Every line below that has "corners" in it should be copied.
☆ ☆ ☆ ☆ ☆ ☆ ☆
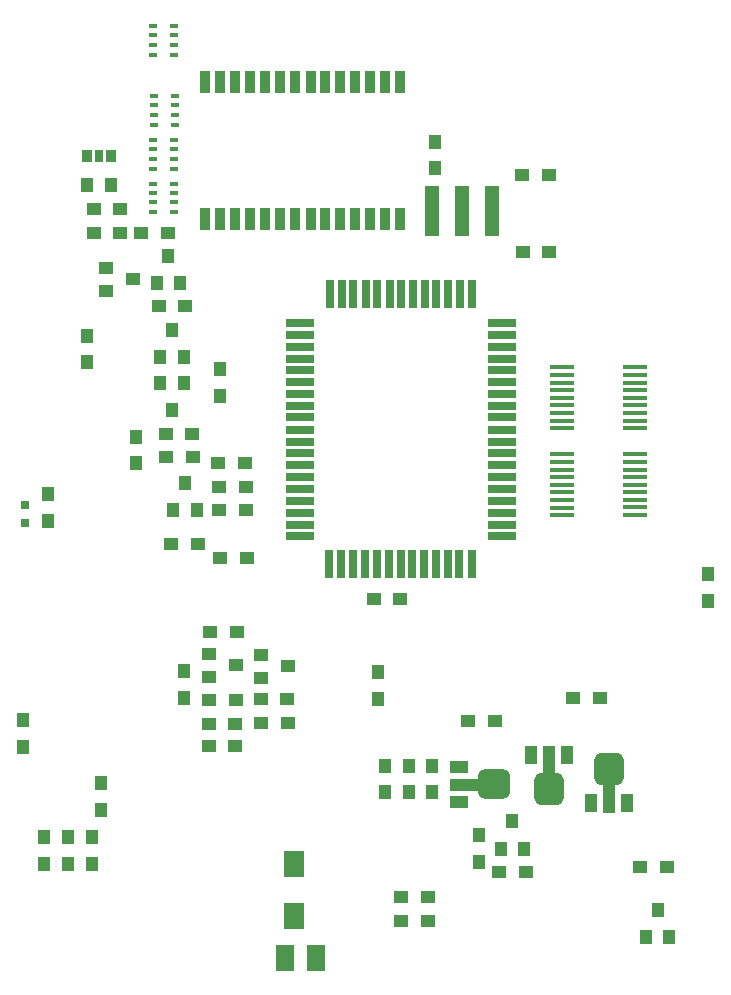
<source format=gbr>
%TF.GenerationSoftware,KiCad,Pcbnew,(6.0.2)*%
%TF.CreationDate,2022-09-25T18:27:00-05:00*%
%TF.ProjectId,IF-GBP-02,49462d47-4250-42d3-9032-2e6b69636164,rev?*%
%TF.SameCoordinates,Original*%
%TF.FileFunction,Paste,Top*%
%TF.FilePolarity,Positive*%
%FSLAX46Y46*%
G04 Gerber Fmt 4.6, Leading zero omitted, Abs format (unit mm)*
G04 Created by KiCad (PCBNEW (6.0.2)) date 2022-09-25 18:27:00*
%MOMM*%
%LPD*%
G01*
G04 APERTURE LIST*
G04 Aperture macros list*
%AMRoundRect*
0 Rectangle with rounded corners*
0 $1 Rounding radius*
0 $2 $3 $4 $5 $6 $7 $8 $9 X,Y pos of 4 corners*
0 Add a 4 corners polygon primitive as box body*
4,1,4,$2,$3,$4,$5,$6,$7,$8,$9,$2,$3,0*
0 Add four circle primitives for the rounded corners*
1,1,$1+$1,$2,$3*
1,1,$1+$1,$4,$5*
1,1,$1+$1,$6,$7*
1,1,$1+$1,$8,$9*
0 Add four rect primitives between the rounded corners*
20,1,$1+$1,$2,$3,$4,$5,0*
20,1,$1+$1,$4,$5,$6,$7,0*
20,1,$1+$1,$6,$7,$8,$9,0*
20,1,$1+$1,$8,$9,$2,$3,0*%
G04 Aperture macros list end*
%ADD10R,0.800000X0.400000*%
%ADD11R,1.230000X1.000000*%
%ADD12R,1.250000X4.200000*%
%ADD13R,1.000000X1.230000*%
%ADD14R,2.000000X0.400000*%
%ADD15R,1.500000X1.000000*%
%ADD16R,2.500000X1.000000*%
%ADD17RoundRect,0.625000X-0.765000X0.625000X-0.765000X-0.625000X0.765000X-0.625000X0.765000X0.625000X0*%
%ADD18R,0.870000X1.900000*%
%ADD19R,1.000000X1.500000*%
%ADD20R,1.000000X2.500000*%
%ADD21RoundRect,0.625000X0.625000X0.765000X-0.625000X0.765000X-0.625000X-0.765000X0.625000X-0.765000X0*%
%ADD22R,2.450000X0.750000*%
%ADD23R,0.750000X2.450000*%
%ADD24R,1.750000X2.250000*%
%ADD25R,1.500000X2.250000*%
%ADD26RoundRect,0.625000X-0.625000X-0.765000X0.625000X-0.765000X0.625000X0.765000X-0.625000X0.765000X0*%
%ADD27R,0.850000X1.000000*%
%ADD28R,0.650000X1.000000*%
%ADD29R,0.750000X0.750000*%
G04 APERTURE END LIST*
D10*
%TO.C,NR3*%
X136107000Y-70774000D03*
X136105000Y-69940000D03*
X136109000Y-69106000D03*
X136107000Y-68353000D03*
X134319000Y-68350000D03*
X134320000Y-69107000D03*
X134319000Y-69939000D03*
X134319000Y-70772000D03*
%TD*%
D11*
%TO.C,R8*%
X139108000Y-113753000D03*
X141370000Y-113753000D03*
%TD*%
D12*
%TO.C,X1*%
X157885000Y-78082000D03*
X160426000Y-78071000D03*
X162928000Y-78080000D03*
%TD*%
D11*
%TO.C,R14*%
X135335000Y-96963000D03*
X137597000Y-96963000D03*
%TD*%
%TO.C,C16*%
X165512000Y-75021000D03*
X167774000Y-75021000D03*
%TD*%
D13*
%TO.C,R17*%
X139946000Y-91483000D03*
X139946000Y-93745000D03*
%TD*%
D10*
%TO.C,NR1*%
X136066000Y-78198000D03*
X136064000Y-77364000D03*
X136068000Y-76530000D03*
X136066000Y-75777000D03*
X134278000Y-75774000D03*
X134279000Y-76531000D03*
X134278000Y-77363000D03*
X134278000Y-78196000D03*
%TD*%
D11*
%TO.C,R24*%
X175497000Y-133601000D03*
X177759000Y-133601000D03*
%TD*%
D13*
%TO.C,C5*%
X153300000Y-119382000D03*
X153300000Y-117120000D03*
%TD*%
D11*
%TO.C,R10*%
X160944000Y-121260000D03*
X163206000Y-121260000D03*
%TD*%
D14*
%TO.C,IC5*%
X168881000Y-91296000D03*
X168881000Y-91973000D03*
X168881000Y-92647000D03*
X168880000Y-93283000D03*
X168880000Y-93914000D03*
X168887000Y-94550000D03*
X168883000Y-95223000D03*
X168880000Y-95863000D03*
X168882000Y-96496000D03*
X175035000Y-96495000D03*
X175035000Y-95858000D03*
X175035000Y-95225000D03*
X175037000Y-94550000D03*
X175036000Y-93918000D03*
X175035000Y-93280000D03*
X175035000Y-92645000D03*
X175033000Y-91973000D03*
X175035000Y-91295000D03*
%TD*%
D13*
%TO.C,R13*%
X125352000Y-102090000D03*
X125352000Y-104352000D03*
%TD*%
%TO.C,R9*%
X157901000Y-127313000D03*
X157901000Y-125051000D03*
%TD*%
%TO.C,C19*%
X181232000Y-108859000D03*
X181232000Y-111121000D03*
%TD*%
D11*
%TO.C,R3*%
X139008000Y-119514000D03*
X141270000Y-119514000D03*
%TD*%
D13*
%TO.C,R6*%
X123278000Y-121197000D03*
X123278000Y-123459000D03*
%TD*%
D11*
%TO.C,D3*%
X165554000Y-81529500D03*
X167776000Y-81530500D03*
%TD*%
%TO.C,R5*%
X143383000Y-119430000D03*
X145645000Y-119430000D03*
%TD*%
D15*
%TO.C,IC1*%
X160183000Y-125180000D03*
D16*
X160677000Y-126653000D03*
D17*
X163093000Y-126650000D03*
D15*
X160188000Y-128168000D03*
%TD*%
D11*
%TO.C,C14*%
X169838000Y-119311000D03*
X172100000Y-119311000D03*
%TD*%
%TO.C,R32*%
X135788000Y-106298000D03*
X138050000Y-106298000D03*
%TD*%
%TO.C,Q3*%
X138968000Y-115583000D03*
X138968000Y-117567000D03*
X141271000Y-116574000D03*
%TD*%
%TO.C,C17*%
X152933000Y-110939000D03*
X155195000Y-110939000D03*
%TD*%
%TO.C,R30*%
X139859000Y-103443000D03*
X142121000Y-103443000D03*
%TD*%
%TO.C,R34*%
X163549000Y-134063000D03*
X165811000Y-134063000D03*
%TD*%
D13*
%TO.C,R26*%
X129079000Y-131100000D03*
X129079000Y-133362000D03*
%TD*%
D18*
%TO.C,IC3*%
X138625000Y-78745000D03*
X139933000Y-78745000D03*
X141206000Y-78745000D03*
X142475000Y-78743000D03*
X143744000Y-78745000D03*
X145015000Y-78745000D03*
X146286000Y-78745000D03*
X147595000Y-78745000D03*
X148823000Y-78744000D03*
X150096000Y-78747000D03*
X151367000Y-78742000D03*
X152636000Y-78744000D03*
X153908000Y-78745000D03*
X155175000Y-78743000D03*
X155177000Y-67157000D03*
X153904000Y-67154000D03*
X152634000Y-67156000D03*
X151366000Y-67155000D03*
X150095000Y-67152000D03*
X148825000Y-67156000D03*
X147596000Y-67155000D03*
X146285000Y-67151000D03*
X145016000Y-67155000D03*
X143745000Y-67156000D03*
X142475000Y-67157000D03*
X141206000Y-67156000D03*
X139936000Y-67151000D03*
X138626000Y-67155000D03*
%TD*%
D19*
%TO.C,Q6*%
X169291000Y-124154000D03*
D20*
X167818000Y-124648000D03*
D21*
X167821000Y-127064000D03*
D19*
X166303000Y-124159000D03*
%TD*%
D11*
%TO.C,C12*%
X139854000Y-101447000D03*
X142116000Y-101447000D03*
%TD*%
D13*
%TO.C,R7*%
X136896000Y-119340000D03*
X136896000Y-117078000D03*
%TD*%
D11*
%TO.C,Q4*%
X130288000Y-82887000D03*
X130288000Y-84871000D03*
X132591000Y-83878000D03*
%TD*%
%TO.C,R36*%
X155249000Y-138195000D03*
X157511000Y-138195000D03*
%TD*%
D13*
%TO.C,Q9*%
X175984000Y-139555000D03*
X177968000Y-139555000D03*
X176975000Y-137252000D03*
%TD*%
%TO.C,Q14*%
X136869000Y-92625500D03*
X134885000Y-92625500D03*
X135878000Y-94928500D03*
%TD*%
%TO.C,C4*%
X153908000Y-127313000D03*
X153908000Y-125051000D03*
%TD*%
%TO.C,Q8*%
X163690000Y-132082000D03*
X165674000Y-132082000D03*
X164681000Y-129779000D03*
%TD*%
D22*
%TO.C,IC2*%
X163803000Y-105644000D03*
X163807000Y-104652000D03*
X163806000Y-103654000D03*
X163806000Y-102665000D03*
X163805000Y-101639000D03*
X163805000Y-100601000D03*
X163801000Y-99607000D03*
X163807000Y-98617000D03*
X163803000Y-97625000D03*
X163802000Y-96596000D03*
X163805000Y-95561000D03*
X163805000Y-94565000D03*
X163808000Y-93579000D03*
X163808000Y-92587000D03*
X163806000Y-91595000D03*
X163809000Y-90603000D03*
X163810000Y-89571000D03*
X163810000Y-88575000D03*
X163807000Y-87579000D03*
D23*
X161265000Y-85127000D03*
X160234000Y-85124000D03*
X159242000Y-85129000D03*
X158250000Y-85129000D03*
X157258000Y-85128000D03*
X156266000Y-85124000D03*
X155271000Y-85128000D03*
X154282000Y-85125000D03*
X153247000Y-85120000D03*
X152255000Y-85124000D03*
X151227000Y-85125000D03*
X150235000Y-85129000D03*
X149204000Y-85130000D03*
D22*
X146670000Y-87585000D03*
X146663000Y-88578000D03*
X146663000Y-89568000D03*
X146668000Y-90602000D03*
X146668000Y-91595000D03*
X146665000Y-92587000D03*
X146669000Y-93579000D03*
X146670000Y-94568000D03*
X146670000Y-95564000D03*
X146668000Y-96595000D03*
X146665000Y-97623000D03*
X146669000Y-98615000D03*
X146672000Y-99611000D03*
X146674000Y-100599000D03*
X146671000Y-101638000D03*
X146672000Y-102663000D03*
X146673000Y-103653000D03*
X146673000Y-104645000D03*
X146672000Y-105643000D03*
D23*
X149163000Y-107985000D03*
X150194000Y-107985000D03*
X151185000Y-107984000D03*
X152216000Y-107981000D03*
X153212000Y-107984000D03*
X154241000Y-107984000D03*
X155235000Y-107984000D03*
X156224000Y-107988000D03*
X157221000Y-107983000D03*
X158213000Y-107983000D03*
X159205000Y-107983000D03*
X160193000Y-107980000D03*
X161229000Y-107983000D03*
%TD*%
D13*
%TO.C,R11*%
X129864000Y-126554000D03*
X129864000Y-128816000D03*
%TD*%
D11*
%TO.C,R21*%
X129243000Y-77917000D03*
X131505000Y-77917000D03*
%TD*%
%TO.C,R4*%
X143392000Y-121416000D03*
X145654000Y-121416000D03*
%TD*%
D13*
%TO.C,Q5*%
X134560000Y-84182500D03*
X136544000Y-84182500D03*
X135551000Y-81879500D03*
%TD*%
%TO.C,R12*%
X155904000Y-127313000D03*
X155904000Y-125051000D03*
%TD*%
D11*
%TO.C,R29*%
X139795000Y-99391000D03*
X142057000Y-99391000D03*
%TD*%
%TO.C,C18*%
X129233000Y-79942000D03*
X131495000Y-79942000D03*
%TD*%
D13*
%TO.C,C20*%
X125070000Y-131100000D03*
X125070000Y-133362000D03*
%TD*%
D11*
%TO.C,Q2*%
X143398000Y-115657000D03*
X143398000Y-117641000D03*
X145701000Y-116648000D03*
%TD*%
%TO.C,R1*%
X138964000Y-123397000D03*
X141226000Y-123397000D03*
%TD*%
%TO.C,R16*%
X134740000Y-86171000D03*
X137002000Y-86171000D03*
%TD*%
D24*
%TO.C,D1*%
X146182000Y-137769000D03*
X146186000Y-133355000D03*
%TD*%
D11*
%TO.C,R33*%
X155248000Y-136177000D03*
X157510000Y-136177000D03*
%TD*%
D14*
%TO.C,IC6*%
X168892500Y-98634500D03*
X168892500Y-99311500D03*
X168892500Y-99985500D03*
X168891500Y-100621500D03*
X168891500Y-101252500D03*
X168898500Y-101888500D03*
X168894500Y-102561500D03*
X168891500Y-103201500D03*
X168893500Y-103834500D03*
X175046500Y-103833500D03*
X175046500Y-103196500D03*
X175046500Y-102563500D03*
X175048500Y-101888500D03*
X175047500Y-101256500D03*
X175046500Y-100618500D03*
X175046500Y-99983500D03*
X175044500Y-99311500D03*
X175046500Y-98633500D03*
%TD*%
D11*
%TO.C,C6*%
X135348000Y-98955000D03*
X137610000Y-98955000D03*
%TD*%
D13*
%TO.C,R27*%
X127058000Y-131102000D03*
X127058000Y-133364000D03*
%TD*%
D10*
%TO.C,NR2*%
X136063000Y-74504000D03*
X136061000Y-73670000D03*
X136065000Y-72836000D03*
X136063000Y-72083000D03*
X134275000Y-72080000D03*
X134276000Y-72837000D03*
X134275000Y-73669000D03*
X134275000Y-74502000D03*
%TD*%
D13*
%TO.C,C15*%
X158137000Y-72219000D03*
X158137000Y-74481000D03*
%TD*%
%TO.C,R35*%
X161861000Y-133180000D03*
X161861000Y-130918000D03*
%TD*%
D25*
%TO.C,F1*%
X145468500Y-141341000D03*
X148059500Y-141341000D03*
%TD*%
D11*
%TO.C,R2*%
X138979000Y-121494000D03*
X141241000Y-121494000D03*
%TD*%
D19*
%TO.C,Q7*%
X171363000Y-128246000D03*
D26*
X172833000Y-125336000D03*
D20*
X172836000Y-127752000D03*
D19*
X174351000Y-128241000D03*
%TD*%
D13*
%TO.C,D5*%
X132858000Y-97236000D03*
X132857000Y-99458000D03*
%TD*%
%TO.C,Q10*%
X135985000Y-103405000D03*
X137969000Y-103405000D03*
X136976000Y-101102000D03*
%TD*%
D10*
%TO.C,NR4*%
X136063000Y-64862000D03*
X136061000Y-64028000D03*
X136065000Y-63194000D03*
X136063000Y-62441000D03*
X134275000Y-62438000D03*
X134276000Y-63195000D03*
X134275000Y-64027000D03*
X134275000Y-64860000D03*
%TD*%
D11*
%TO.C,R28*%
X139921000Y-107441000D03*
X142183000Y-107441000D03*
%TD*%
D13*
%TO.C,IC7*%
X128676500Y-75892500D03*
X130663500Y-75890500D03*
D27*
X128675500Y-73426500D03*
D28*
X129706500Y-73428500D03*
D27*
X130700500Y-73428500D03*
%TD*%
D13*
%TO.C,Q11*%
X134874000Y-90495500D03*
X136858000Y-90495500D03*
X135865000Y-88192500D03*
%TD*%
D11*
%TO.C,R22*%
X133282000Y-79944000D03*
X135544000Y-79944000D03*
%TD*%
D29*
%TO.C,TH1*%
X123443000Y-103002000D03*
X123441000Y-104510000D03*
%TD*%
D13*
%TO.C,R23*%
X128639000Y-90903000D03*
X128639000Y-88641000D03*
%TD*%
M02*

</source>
☆ ☆ ☆ ☆ ☆ ☆ ☆
> [Final answer]:
0 Rectangle with rounded corners*
0 $2 $3 $4 $5 $6 $7 $8 $9 X,Y pos of 4 corners*
0 Add a 4 corners polygon primitive as box body*
0 Add four circle primitives for the rounded corners*
0 Add four rect primitives between the rounded corners*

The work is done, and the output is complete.